Mr. Speaker, the third protocol was amended by the House two years ago. The government presented amendments which were supposedly innocuous and benign in their effect. Low income seniors got clobbered and hammered by that bill precisely because the opposition and the government members trusted the advice they received that the bill did not contain any deficiencies.
That is why we need to take these bills seriously. That is why we cannot rubber stamp them. That is why we cannot treat the House, as the hon. member from Winnipeg said, as some kind of a board room. Every piece of legislation that comes before the House is coming before the highest chamber of democratic deliberation in the country. These debates must be taken seriously.
I know it may not matter to the members opposite because they, like I, do not have the time to read 138 pieces of legislation. Most of them, when they do get up to speak, read the speaking notes given to them by their departmental officials. But that does not change the fact that this place has a history hundreds of years old based on parliamentary responsibility. It is ultimately here that the buck stops. We cannot shirk that responsibility.

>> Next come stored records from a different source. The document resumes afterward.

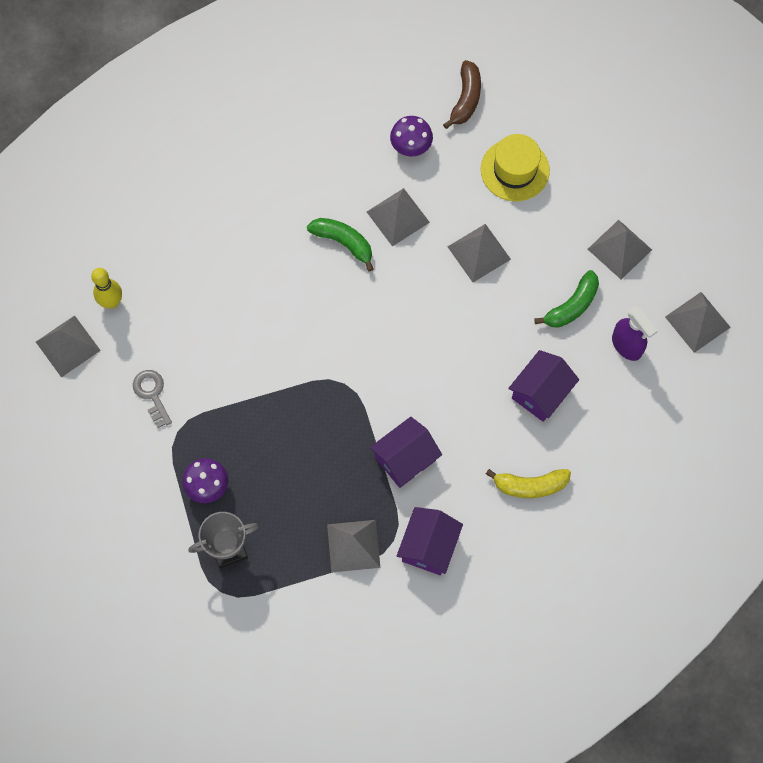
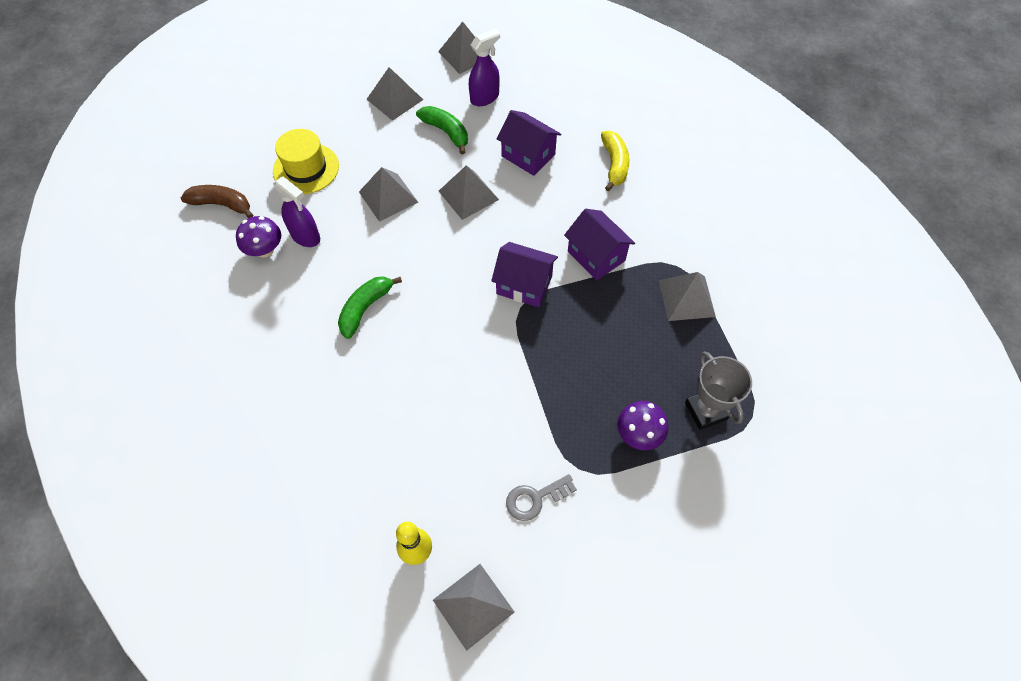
camera: 90 degrees left, 10 degrees down
grey pyramid [367,188,430,246] -> grey pyramid moved to [439,165,499,220]
purple house [397,507,463,575] -> purple house moved to [491,242,558,307]
none -> purple spray bottle [273,177,320,247]

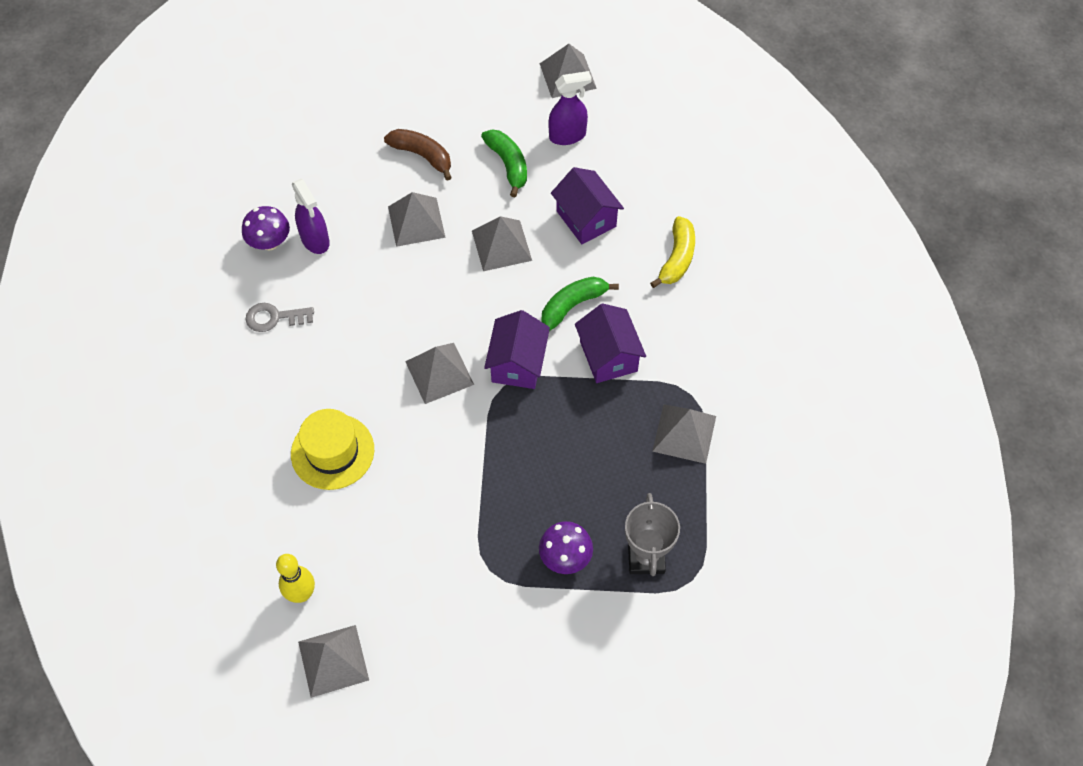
camera: 20 degrees right, 0 degrees up
brown banana [181,185,253,218] -> brown banana moved to [384,129,452,181]
yellow hat [273,129,339,194] -> yellow hat moved to [291,409,374,490]
green banana [338,276,402,339] -> green banana moved to [541,277,619,331]
grey pyramid [367,67,423,121] -> grey pyramid moved to [405,343,474,404]
purple house [491,242,558,307] -> purple house turned 60 degrees clockwise [484,310,550,389]
grey key [506,474,577,521] -> grey key moved to [245,303,314,332]

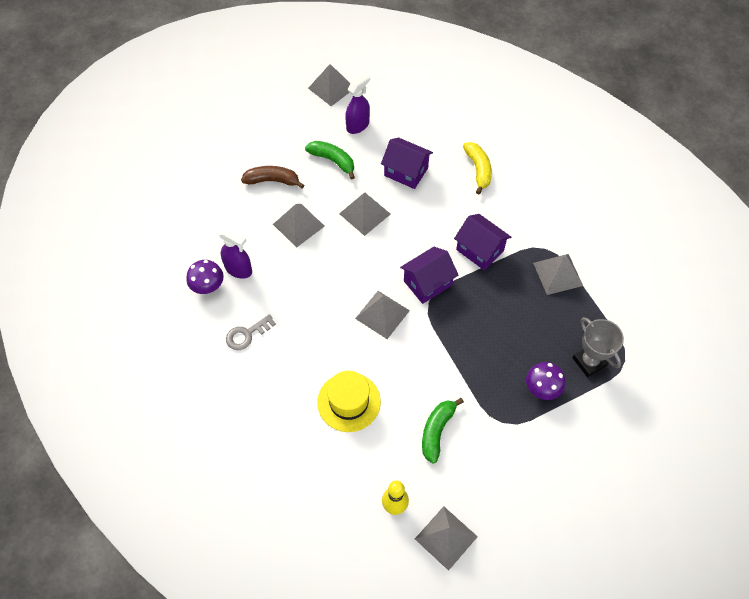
camera: 30 degrees left, 0 degrees up
purple house [484,310,550,389] -> purple house turned 75 degrees clockwise [400,247,458,304]
green banana [541,277,619,331] -> green banana moved to [422,398,464,463]

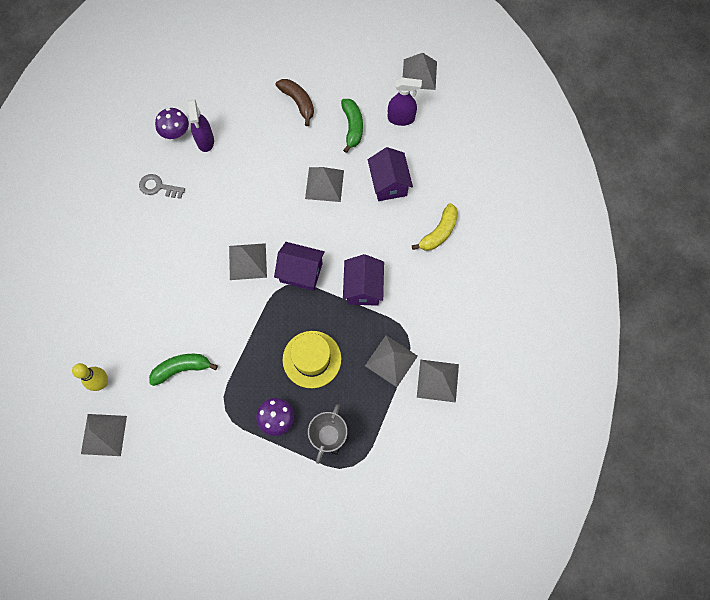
camera: 50 degrees right, 10 degrees up
grey pyramid [273,204,325,248] -> grey pyramid moved to [417,359,459,403]
yellow hat [317,371,381,432] -> yellow hat moved to [283,331,341,388]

We are not standing up using these tactics out of some whimsy. I do not particularly want to be here at 8.30 p.m. debating technical bills, but I saw a flaw in this one. As I am the critic responsible for it I advised my colleagues that, because it was a major tax increase for the Canadian recipients of social security benefits, we ought to oppose it. We ought to take it to committee eventually and have witnesses appear. We ought not to rush through committee of the whole without the people affected being able to have a voice in it. That is what taxation with representation is all about. That is what the democratic traditions of the House are all about.
I want to invite my colleagues, as I did earlier today, to look seriously at not just this bill but all similar technical tax amendments to see what they really say. Forget the advice you receive from finance department officials. It is our job as members to dig to the bottom of this, to debate these things and to look at the affect they are going to have on Canadians.
I want to correct one thing the members opposite have been saying. They have been suggesting that somehow the official opposition has been trying to stall the payment of retroactive tax payments to low income seniors who will benefit from the retroactive elimination of the huge mistake the Liberals made under the third tax protocol. That is not at all what we are proposing to do.
We would like to approve those retroactive payments as soon as possible, but within the context of a bill that treats all seniors fairly and does not increase taxes to any of them. That is a simple principle on which I was elected by 60% of the voters of my riding to come here and advocate. My colleagues and I have a prerogative. We have a privilege and indeed an obligation to do that.
On behalf of my constituents I want to put the government on notice. If it tries to pull fast ones like it did today we are going to play these games. Our role as opposition is to defend the privileges of this place, the traditions of democratic deliberation which this House represents. No amount of arrogance or abuse of parliamentary power by the government is going to stop us from taking that responsibility very seriously.